Oh, it's the voice. It has to be - because the lyrics, while they serve the melodies, and Danilova's angst and alienation, are unremarkable. The instrumental settings are affecting, but not extraordinary. Yeah, got to be the voice. The twenty-one year old Danilova (Zola Jesus the band includes others’ instrumental contributions, but its definitely Danilova’s show) is reputedly classical trained. Maybe so, she certainly has a powerful set of pipes and shows some range on Valusia (her latest recording, a 19-minute extended play). But she’s certainly shed the baggage that typically comes with such experience. Sure, her phrasing can be stentorian, and her tone chilly. But Danilova unmistakably gives in to the pop subtexts of the material and lets the ragged emotional edges emerge when the moment’s right.
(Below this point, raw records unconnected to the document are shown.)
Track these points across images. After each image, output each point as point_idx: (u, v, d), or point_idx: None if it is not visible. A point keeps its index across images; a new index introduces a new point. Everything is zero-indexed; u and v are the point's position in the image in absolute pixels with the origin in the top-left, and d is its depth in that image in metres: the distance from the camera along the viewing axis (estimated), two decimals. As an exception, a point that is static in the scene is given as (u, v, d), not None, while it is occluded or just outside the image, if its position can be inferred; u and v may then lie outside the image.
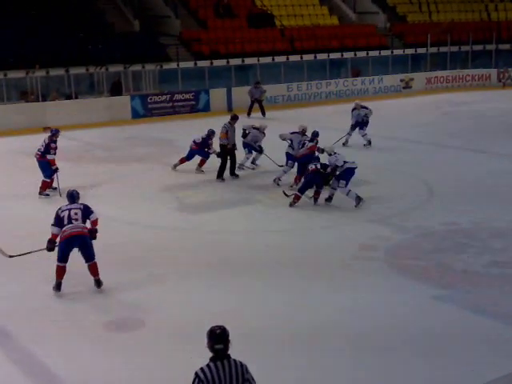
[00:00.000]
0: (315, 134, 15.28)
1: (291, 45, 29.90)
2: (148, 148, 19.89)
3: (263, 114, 25.02)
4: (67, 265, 9.38)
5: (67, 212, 9.45)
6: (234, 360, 5.25)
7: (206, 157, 16.53)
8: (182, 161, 16.55)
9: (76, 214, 9.44)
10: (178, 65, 26.68)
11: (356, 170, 13.40)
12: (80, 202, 9.79)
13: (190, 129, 22.16)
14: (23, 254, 10.07)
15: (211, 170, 16.03)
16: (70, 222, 9.37)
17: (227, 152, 15.69)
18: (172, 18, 29.22)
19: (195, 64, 27.34)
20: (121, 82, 25.91)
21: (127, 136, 21.85)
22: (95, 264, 9.49)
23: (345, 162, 13.30)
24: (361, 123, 19.23)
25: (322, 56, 29.72)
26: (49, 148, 14.52)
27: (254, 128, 16.88)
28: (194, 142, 16.46)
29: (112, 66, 25.62)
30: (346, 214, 13.14)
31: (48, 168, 14.60)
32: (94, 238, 9.54)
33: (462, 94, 29.84)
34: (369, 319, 8.65)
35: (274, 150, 16.37)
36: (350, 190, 13.26)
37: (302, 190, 13.49)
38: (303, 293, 9.48)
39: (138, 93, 26.20)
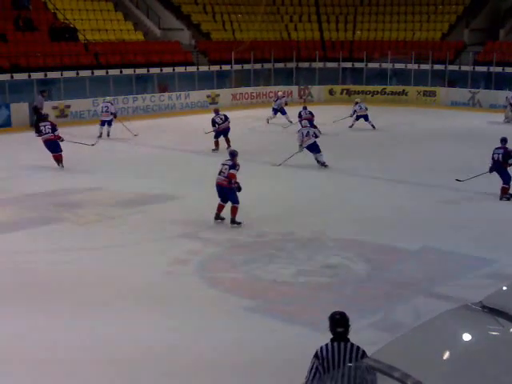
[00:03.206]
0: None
1: (96, 59, 29.41)
2: None
3: (32, 125, 24.17)
4: None
5: (221, 166, 13.21)
6: (352, 344, 5.67)
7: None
8: None
9: (226, 168, 13.13)
10: (-25, 78, 25.32)
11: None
12: None
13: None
14: None
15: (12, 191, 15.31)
16: (219, 173, 13.18)
17: None
18: (-32, 30, 27.71)
19: (-6, 78, 26.07)
20: None
21: None
22: (235, 207, 13.07)
23: None
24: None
25: (127, 71, 29.46)
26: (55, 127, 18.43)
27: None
28: None
29: None
30: (154, 229, 13.07)
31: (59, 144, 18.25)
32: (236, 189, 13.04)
33: (267, 110, 30.78)
34: (181, 334, 8.63)
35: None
36: None
37: None
38: (116, 313, 9.29)
39: None
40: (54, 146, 18.34)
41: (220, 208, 13.30)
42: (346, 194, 15.84)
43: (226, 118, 21.09)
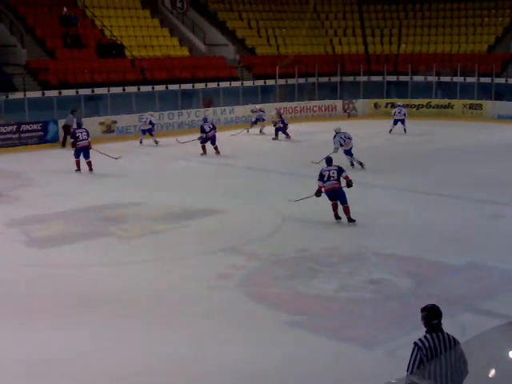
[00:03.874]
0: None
1: (142, 75, 29.79)
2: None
3: (64, 144, 24.74)
4: None
5: (327, 172, 13.89)
6: (447, 333, 6.08)
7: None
8: None
9: (333, 173, 13.86)
10: (24, 94, 25.84)
11: None
12: None
13: (39, 160, 21.60)
14: (302, 199, 14.67)
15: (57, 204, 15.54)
16: (328, 179, 13.84)
17: None
18: (18, 48, 28.31)
19: (43, 94, 26.59)
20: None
21: (-30, 168, 20.83)
22: (347, 207, 13.90)
23: None
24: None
25: (173, 87, 29.80)
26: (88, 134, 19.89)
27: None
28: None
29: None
30: (198, 243, 13.12)
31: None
32: (350, 185, 14.06)
33: (311, 124, 30.82)
34: (223, 348, 8.63)
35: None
36: None
37: None
38: (158, 326, 9.34)
39: (-18, 124, 25.11)
40: (87, 152, 19.83)
41: (336, 207, 14.16)
42: (390, 207, 15.66)
43: (214, 127, 22.96)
And while everyone is quick to acknowledge influences like Siouxsie and Kate Bush, my hunch is that she’s also absorbed a little Bruce Springsteen and Christina Aguilera. Oh, get over it. It always kills me how reviewers try to cite inspirations that will impress one another, rather than actually telling it straight. Besides, I like Springsteen (even Christina ... some). Shoot me.

Valusia’s point of entry “Poor Animal” is about the shocks natural to the human animal; I’m pretty sure. While the electro-synth sounds suggest Eighties electro-pop, I can also hear something in Danilova’s phrasing that makes me think she’d do a bang-up job interpreting the Replacement’s “Can’t Hardly Wait.”

On “Tower” Danilova asserts that she’s “not alone in the tower,” yet the emotional release in the performance comes with the line “and it feels like I’m the only one” (onomatopoetically, it’s a cappella). But Goth-pop poetics needn’t be rationally consistent. Nope, not at all.

On the cryptically entitled “Sea Talk,” Danilova’s alto sheds the cold electro-chanteuse business and goes husky. The arc of the melody evokes the timeless teenage heartache of Dolores “La La” Brooks, immortalized with such Phil Spector produced hits as “Da Doo Ron Ron” and  “Then He Kissed Me” singing lead (along with Darlene Love) in the Crystals. Danilova pleads “I can’t afford you," and you get the feeling that it ain’t money she’s singing about. The rhythm is somewhere between Teutonic march and dance music. You can almost Madonna sounding like this if her voice was more prepossessing and her phrasing more elegant. Okay, it’s a stretch.

Valusia closes with the throbbing piano ballad “Lightsick.” When Danilova sings the words “starry end” there’s something in that emotional space – both sensual and chaste – that suggests Laura Nyro, especially the lyric resemblance to Nyro’s “Stony End.” As Danilova ponders what happens “when the lights go out on us” I flash on the Stones’ “Gimme Shelter” and wonder if love’s just a kiss away or something foreboding awaits in the dark. Like much of Valusia, there's something both thrilling and chilling about it.

Producer Chris Coady keeps things simple and spacious, spotlighting Danilova’s extraordinary voice. The only performance other than hers that draws attention is Christiana Key’s violin playing on “Poor Animal’s” stirring coda.

I’m only marginally familiar with Danilova’s work prior to Valusia. I may have to get better acquainted with it. Or maybe not. Somehow, Valusia feels like the perfect introduction to Zola Jesus and the haunting, beautiful voice of Nika Rosa Danilova.